## [GIVEN TEXT]
********************

Do you have any guilty expenditures? I don't have any guilt about it. One of the things, again, as we started studying and tracking with the wealthy, was that a lot of people who build wealth, especially if you didn't have anything growing up, have this sense that, "I just spent that on a car."
I spent that on a toy car—it's not even a car I'm going to drive; it's not a daily driver. You know, I spent that on a watch. In your case, you know, I spent that on a—I've got a lake house that's worth probably three million dollars. You know, and you know that's a toy. It generates zero income; it's going up in value because lake property generally does.
But what we teach people and what we live is ratios. So if someone—I've got a friend of mine made 20 million last year. If he buys a 200,000 dollar car—now, the neighborhood I grew up in, people would say stuff like, "No one should ever have a 200,000 dollar car! That's just evil and wrong!"
Well, it's not evil or wrong; it's a car. It can't—it doesn’t have the capacity for moral construct; it's a car. Is he evil or wrong for doing that? Well, okay, let's just take some zeros off. Instead of 20 million and a 200,000 dollar car, let's take it to a 2 million dollar income and they buy a 20,000 dollar car.
Well, that's not out of line. Oh, let's take another one. Let's take a 200,000 dollar income, and they buy a 2,000 dollar car. It's the exact same ratios, and so we use ratios. What we've noticed is people who have a good strong spiritual walk, meaning they're other-centered, they're probably a person of faith and have some kind of faith walk, they're great at relationships.

********************

## [DATASET EXCERPTS]
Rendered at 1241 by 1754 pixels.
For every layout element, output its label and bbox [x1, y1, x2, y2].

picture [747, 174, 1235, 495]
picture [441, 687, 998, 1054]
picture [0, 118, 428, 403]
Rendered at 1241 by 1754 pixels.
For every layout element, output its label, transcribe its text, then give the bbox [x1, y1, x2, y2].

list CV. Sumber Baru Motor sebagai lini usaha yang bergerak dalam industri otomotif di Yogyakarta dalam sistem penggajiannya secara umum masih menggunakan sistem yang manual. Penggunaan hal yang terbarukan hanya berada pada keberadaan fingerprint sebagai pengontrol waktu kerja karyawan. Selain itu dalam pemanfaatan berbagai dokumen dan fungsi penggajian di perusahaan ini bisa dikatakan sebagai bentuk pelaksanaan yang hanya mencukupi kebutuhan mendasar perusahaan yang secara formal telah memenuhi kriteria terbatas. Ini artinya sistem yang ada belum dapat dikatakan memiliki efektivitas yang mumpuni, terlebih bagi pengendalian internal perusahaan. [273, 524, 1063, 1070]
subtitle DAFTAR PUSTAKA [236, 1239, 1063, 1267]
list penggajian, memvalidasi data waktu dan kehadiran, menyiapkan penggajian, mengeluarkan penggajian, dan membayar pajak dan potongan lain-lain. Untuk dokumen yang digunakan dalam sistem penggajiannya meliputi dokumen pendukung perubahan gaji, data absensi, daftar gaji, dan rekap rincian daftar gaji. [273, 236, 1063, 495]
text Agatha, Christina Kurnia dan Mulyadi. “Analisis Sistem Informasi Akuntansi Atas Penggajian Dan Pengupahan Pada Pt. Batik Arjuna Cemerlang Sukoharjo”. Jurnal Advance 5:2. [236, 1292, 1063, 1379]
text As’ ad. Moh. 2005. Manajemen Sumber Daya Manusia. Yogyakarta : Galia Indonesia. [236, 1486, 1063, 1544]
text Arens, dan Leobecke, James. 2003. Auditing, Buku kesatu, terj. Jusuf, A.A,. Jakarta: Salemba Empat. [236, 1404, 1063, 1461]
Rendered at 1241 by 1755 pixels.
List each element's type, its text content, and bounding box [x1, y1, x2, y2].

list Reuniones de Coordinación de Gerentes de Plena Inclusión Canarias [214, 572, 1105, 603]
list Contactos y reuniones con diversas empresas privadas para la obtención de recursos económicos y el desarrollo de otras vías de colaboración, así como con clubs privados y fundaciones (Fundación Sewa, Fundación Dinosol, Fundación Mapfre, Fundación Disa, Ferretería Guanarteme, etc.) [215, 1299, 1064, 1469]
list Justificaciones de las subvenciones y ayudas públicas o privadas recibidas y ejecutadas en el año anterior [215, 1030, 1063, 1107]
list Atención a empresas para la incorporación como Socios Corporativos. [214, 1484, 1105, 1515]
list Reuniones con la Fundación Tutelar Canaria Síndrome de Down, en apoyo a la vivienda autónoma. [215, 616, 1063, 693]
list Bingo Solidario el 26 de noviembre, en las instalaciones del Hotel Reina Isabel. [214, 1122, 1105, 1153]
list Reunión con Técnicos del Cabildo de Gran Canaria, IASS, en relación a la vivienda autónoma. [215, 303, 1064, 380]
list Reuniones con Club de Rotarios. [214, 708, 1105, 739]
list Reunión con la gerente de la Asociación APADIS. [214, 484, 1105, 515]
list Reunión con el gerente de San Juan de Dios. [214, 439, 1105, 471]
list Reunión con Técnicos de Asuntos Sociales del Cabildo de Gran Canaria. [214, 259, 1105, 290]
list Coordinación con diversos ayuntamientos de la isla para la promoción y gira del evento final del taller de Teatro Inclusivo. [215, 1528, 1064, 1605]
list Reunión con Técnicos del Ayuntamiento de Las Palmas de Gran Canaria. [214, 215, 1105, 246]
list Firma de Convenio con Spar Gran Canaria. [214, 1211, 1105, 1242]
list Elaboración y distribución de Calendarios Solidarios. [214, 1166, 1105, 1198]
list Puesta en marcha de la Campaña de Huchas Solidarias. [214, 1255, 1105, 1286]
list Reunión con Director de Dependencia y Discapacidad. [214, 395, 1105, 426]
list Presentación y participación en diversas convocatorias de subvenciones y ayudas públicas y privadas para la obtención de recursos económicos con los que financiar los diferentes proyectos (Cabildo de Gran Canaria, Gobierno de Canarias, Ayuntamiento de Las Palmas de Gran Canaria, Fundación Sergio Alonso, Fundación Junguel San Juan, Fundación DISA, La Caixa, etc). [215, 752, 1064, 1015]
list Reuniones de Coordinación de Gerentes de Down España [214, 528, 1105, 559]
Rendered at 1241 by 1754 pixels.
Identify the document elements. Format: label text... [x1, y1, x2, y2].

********************

## [INSTRUCTION]
Please reproduce the talk on spending ratios word for word, starting with "I spent that on a toy" and going on through "property generally does.".

## [CORRECT RESPONSE]
I spent that on a toy car—it's not even a car I'm going to drive; it's not a daily driver. You know, I spent that on a watch. In your case, you know, I spent that on a—I've got a lake house that's worth probably three million dollars. You know, and you know that's a toy. It generates zero income; it's going up in value because lake property generally does.